In any business, cash is King. But in the market where Wedgehut operates, the Queen in the form of credit runs the streets. Wanjiru reveals that while farmers expect prompt payment for their produce, Wedgehut customers operate in a credit system where payment is made between 30 and 45 days. This greatly creates cashflow issues for the upstart company. A shrewd business lady, Wanjiru is turning her focus to a new category of clients: Cash clients. She explains to us that this category is comprised of smaller restaurants that are coming up, especially in the upmarket, which normally takes a shorter credit cycle of between 7 and 14 days. She sees a lot of potential in this avenue as most of these businesses are opening in spaces such as top floors of buildings where space is very limited. “Because of how potatoes are processed, the peeling is a bit hectic, and it’s a very dirty process,” Wanjiru explains. “So, the best thing is to just get ready to cook potatoes” and that’s where Wedgehut comes in.
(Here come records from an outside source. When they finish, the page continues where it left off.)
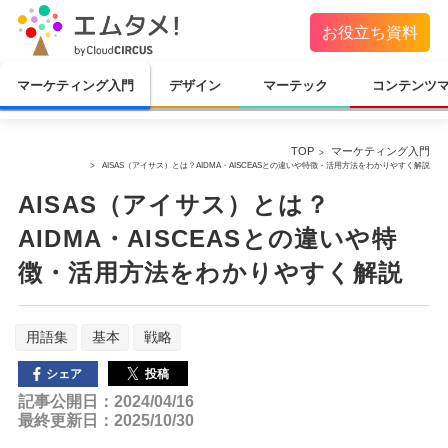
お役立ち資料
マーケティング入門
デザイン
マーテック
コンテンツ
TOP
マーケティング入門
AISAS（アイサス）とは？AIDMA・AISCEASとの違いや特徴・活用方法をわかりやすく解説
AISAS（アイサス）とは？
AIDMA・AISCEASとの違いや特
徴・活用方法をわかりやすく解説
用語集
基本
戦略
投稿
シェア
記事公開日：2024/04/16
最終更新日：2025/10/30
The company has also opened a direct-to-consumer channel that delivers small orders from as low as 3 kilograms per order. These ones pay in cash and are particularly critical in balancing the cash flow. Digital has been the main channel for reaching these clients, with the company already having a significant following across its social media channels, including Facebook and Instagram. These clients have also turned out to be very valuable when it comes to referrals. “Sometimes a customer samples our product, and it works very well for them, and they end up recommending you to a hotel or hotel owner. Other times it’s a chef who sampled for his own personal use but ends up recommending us at their workplace because they liked the product we offered.”


The potato business, despite its various challenges, has proved to be very lucrative for Wanjiru. With the performance so far, she believes that there is more money to be made from potatoes as demand for chips and other potato products expands. She forecasts that with the current trends, potato is well on its way to overtaking Maize as Kenya’s most consumed food product. “Look at our kids,” she poses. “Not so many will go and ask for Ugali in a restaurant, but you find people asking for potatoes.”

Given its potential, Wanjiru would love to see more farmers give potato farming the attention it deserves. Already, a crop is emerging from young, well-educated farmers going back to the rural areas to do potato farming. Given their exposure, Wanjiru notes that this group of farmers is opting to adopt proper farming methods right from the start, which has helped improve their revenues. More farmers need to join to ensure that the country has an adequate supply of good-quality potatoes. She notes that if done right,” you can make more than just enough to feed your family. You can even make money for school fees and other things.”


As the market for potatoes continues to rapidly expand, Wanjiru wants her company to continue playing an increasingly important role in the value chain. So far, the company has been taking an organic approach when it comes to growth. “We have been upgrading as we go,” she says. “When operating at full capacity, we can do even ten tonnes in a day.” The goal is to however, be in the big leagues. She tells us that getting in that arena involves bringing on board technologies like automation for consistency, efficiency, and food safety. “We’re looking at also doing the frozen line which is in demand right now,” she reveals. “The government has taxed heavily on people who are importing, so if we can do it locally, we are at an advantage.” Wedgehut also has plans to enter the potato flour business. The flour not only brings in revenue but also “sorts out some of the waste.” Starch, one of her biggest headaches “because its forms a gummy thing that blocks waste stream pipes,” could also be turned into a revenue-generating product. Finding a way to process that would be of great benefit to her zero-waste strategy. “So that’s where we are looking forward to and we hope we can get strategic investors to help us get there.”